Surviving with Grace

By Shellie Miller

Formerly a perfectionist, Parkland’s Grace Solomon credits her recent battle with breast cancer for helping her see life through a different lens. “When you’re faced with trials in your life, it has a way of changing how you see the world. You tend to be more appreciative of life and a peaceful, happy existence.“

She credits her OB/GYN, Dr. Bradley Douglas, for his insistence that she have an annual mammogram. Grace shares, “So it’s October 2020, and I don’t really want to go to my annual appointment because of Covid, but I needed some prescriptions renewed. He absolutely insisted that I had to schedule a mammogram at a facility that would have a doctor read it the moment it was completed.“

When they found a spot, her doctor called her immediately and told her that she had to have a biopsy the following day and she needed to engage a certain breast surgeon just in case it was necessary. After a follow up MRI, it was determined that Grace would require a double mastectomy. She tells us, “When they went in, they found other spots that never showed on the mammogram or the MRI. Thankfully, nothing had gone to my lymph nodes, but they did find it in the blood vessels leading to my lymph nodes… And this just goes to prove how important EARLY DETECTION is! I cannot emphasize that enough!”

Thankfully, Grace was not required to do chemotherapy, but did have to have 25 courses of radiation therapy. “There’s not a second that goes by that I don’t realize how crazy fortunate I am for 1) I had that mammogram and they caught it early 2) if I had waited, I would’ve had to go through chemotherapy 3) I had the best doctors in South Florida taking care of me 4) there were no complications! I’m just incredibly grateful for that!” Grace realizes that many women battling breast cancer have had unexpected complications, may have no or limited insurance, and also have the challenge of getting into the right doctors in a timely manner.

Grace, in her kind, unimposing voice says, “So many moms put their health on the back burner.

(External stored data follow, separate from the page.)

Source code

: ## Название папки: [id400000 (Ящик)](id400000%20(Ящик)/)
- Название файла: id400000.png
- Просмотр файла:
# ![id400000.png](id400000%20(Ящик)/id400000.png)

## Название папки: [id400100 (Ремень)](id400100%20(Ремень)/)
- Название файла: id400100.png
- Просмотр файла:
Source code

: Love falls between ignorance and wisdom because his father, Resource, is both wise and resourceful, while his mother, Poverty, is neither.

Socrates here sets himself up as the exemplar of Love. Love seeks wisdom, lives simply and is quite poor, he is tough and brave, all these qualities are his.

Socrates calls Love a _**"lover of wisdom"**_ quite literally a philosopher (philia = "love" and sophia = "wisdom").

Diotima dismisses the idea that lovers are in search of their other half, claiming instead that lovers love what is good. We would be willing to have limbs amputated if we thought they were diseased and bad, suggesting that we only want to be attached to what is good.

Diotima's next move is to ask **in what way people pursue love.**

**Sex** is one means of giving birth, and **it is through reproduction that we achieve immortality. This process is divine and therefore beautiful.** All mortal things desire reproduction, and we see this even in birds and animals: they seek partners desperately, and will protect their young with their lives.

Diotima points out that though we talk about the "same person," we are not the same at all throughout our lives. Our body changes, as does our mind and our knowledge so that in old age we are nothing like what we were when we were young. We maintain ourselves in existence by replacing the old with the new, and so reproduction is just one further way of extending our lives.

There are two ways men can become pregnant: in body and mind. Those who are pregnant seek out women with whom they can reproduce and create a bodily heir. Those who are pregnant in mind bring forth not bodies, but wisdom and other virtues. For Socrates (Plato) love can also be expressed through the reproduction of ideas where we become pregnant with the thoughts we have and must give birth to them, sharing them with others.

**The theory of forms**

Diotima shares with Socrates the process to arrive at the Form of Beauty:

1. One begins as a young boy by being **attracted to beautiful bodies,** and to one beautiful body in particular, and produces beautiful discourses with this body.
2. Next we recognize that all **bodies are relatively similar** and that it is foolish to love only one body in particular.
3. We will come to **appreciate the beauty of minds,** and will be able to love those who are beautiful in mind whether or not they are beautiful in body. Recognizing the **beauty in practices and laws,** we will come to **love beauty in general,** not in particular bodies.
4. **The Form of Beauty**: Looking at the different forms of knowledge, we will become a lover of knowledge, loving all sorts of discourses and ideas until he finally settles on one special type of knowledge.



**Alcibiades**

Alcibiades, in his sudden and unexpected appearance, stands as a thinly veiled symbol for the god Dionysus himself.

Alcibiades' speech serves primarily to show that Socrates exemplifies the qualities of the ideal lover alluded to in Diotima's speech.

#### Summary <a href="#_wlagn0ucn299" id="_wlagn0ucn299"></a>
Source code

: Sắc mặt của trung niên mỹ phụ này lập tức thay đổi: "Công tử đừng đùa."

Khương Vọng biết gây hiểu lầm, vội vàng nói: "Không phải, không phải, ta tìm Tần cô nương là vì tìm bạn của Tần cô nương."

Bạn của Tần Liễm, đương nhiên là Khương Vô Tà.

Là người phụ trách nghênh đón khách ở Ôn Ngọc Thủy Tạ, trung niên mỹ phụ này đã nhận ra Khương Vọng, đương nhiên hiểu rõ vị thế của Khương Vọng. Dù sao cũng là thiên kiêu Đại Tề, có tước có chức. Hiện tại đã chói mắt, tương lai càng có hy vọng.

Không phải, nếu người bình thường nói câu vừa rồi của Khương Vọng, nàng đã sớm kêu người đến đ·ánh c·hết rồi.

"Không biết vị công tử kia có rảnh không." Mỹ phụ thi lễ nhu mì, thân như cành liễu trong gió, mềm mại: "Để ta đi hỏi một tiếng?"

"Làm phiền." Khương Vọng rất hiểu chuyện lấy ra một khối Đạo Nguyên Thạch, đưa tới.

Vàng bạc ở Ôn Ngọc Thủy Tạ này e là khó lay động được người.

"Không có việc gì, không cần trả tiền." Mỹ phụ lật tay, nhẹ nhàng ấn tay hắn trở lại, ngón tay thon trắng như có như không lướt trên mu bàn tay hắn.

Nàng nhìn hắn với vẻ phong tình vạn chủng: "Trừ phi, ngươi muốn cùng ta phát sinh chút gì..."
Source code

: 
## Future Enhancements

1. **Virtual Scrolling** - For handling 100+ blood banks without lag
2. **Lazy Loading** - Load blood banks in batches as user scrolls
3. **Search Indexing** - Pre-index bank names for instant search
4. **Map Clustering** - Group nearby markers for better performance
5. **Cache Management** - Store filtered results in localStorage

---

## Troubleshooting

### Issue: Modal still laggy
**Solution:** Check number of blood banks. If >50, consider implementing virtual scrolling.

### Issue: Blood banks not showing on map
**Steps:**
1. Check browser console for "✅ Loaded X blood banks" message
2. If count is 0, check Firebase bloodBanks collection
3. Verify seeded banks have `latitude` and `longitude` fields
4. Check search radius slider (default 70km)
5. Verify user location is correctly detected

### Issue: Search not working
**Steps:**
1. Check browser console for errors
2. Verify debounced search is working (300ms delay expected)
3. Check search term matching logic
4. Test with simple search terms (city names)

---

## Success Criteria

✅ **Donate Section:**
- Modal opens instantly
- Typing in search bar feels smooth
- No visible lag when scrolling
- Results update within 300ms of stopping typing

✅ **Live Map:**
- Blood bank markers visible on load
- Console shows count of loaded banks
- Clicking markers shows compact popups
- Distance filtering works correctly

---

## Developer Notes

We say, ‘We’ll get to it… We’ll get to it,’ and honestly, if my doctor wasn’t withholding my medication, I wouldn’t have gone for my mammogram right away.”

Grace quietly shared her issue with a few close friends, and then was heartened by the community of people that encouraged, fed, and cared for her and her family. “Parkland is such an amazing community! I had no idea that all these women would rally around me! It was really hard for me, because I’m usually one of the ralliers!“

Grateful for her community and her family.  Grace is an attorney with Kennedy Legal Team, a former Parkland commissioner and remains a central figure in the community.